Single, meaningful change. Bold enough to make a difference. True to the hypothesis.

### Traffic Allocation

| Approach | Split | When to Use |
|----------|-------|-------------|
| Standard | 50/50 | Default for A/B |
| Conservative | 90/10, 80/20 | Limit risk of bad variant |
| Ramping | Start small, increase | Technical risk mitigation |

### Implementation

- **Client-Side**: JavaScript modifies page after load. Quick to implement, can cause flicker. Tools: PostHog, Optimizely, VWO.
- **Server-Side**: Variant determined before render. No flicker, requires dev work. Tools: PostHog, LaunchDarkly, Split.

### Pre-Launch Checklist

- [ ] Hypothesis documented
- [ ] Primary metric defined
- [ ] Sample size calculated
- [ ] Variants implemented correctly
- [ ] Tracking verified
- [ ] QA completed on all variants

### Analyzing Results

- 95% confidence = p-value < 0.05 (means <5% chance result is random)
- Check: sample size reached, statistical significance, effect size meaningful, secondary metrics consistent, guardrail concerns, segment differences

| Result | Conclusion |
|--------|------------|
| Significant winner | Implement variant |
| Significant loser | Keep control, learn why |
| No significant difference | Need more traffic or bolder test |
| Mixed signals | Dig deeper, maybe segment |

**For templates**: See [references/test-templates.md](references/test-templates.md)

## Examples

### Example 1: SaaS Pricing Page CTA Test

**User prompt:** "We have a project management tool called TaskFlow. Our pricing page gets 8,000 visitors/month with a 3.2% plan selection rate. We want to test whether changing the CTA from 'Get Started' to 'Start Free Trial — No Credit Card' increases conversions."

The agent will:
- Formulate a hypothesis: "Because visitors may hesitate at a commitment-sounding CTA, we believe adding 'Free Trial — No Credit Card' will increase plan selection rate by 15%+ for new visitors."
- Calculate sample size: ~12,000/variant at 95% confidence for a 15% relative lift on 3.2% baseline, estimating ~6-week runtime at current traffic.
- Define metrics: primary (plan selection rate), secondary (time on pricing page, plan distribution), guardrail (support tickets, trial-to-paid rate).
- Provide a pre-launch checklist and recommend 50/50 split with PostHog or similar tool.

### Example 2: E-commerce Product Page Headline Test

**User prompt:** "Our Shopify store sells organic skincare.
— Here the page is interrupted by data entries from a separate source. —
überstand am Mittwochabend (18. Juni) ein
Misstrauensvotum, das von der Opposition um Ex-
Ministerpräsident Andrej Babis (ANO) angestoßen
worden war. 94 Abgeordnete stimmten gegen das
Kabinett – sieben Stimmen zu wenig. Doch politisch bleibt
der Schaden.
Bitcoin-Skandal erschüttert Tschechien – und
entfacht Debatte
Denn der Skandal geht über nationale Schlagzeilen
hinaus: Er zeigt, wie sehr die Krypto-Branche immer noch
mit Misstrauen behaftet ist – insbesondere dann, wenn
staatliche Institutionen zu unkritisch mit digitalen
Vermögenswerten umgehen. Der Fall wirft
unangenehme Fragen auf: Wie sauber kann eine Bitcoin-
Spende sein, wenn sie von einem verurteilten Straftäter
The hero section on our bestseller page says 'Natural Skincare That Works.' We're getting a 1.8% add-to-cart rate from 15,000 monthly visitors. Should we test a more specific headline?"

The agent will:
- Recommend a stronger hypothesis using specificity: "Because the current headline is generic and doesn't communicate a unique benefit, we believe 'Clear Skin in 14 Days — Or Your Money Back' will increase add-to-cart rate by 20%+."
- Calculate required sample size (~39,000/variant for 20% lift on 1.8% baseline), noting this will take approximately 5 weeks.
- Suggest A/B test with client-side implementation, warn about flicker on Shopify, and recommend a split URL approach as an alternative.
- Outline guardrail metrics: bounce rate, return rate, customer complaints.

## Guidelines

- **Never stop a test early** based on preliminary results. The peeking problem leads to false positives. Pre-commit to sample size.
- **Don't test too small a change** — if the effect is undetectable at your traffic level, you'll waste weeks for an inconclusive result.
- **Don't cherry-pick segments** after the fact to find a "winner." Pre-register segments you plan to analyze.
- **Document every test** with hypothesis, variants (with screenshots), results, and learnings — even failed tests.
- **Avoid changing things mid-test** — adding traffic sources, modifying variants, or adjusting allocation invalidates results.
- **Always QA both variants** across browsers and devices before launch.
- **Consider external factors** — seasonality, promotions, or product changes can contaminate results. Document anything unusual during the test period.